Responsible for some of the most elegant and age-worthy wines in the world, Nebbiolo, named for the ubiquitous autumnal fog (called nebbia in Italian), is the star variety of northern Italy’s Piedmont region. Grown throughout the area, as well as in the neighboring Valle d’Aosta and Valtellina, it reaches its highest potential in the Piedmontese villages of Barolo, Barbaresco and Roero. Outside of Italy, growers are still very much in the experimentation stage but some success has been achieved in parts of California. Somm Secret—If you’re new to Nebbiolo, start with a charming, wallet-friendly, early-drinking Langhe Nebbiolo or Nebbiolo d'Alba.

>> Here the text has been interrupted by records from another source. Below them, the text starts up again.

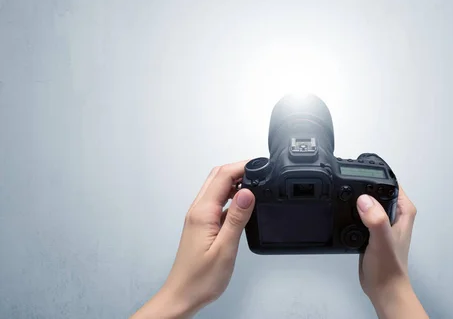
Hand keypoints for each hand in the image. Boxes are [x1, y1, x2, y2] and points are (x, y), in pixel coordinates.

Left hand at [131, 161, 255, 318]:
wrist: (183, 296)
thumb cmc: (200, 279)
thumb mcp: (225, 249)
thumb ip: (237, 218)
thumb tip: (247, 192)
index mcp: (203, 213)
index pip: (222, 177)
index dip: (242, 166)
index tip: (259, 165)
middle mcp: (198, 211)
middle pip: (217, 177)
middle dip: (238, 169)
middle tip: (259, 172)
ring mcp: (199, 217)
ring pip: (216, 188)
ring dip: (234, 182)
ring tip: (255, 185)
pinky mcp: (202, 225)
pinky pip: (217, 202)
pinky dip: (231, 197)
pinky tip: (242, 206)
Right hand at [356, 185, 427, 318]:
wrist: (382, 289)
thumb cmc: (389, 268)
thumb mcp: (382, 240)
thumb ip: (376, 219)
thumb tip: (364, 201)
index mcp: (403, 211)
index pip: (390, 183)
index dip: (375, 178)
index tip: (358, 176)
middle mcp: (394, 214)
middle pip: (376, 190)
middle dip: (362, 187)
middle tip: (346, 186)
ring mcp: (382, 221)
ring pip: (367, 202)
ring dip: (355, 201)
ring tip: (342, 199)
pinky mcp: (370, 230)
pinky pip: (359, 214)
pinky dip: (351, 213)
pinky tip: (343, 215)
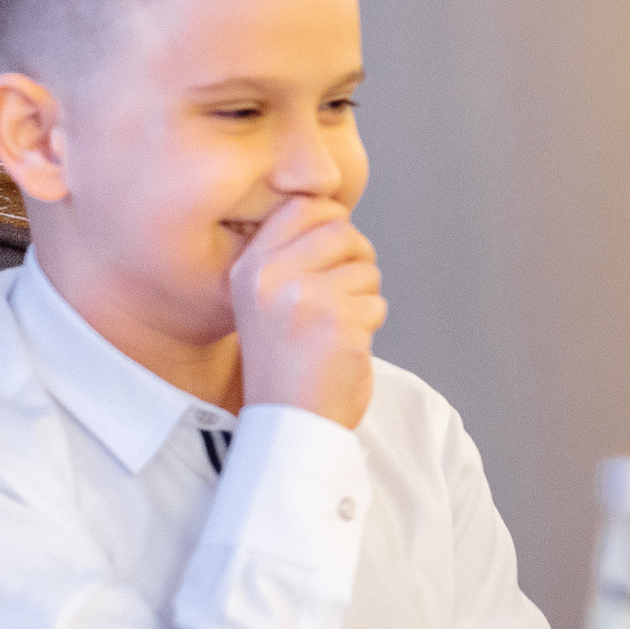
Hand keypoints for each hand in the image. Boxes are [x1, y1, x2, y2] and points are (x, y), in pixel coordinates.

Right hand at [231, 196, 386, 427]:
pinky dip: (369, 326)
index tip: (331, 256)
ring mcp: (305, 297)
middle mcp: (272, 277)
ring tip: (332, 329)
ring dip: (363, 298)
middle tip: (337, 299)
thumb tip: (337, 214)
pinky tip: (342, 348)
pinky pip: (378, 303)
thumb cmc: (285, 362)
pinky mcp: (339, 320)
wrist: (289, 421)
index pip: (303, 207)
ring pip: (366, 268)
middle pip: (343, 231)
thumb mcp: (266, 300)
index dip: (332, 223)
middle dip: (354, 261)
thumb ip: (292, 256)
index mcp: (251, 267)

The center of the production of the world’s most exclusive and age-worthy red wines made from Nebbiolo, the Barolo wine region includes five core townships: La Morra, Monforte d’Alba, Serralunga d’Alba, Castiglione Falletto and the Barolo village itself, as well as a few outlying villages. The landscape of Barolo, characterized by prominent and castle-topped hills, is full of history and romance centered on the Nebbiolo grape. Its wines, with the signature “tar and roses” aromas, have a deceptively light garnet color but full presence on the palate and plenty of tannins and acidity. In a well-made Barolo wine, one can expect to find complexity and good evolution with notes of, for example, strawberry, cherry, plum, leather, truffle, anise, fresh and dried herbs, tobacco and violets.
There are two predominant soil types here, which distinguish Barolo from the lesser surrounding areas. Compact and fertile Tortonian sandy marls define the vineyards farthest west and at higher elevations. Typically the Barolo wines coming from this side, from La Morra and Barolo, can be approachable relatively early on in their evolution and represent the “feminine” side of Barolo, often closer in style to Barbaresco with elegant perfume and fresh fruit.
On the eastern side of the Barolo wine region, Helvetian soils of compressed sandstone and chalks are less fertile, producing wines with intense body, power and structured tannins. This more “masculine” style comes from Monforte d’Alba and Serralunga d’Alba. The township of Castiglione Falletto covers a spine with both soil types.
The best Barolo wines need 10-15 years before they are ready to drink, and can further age for several decades.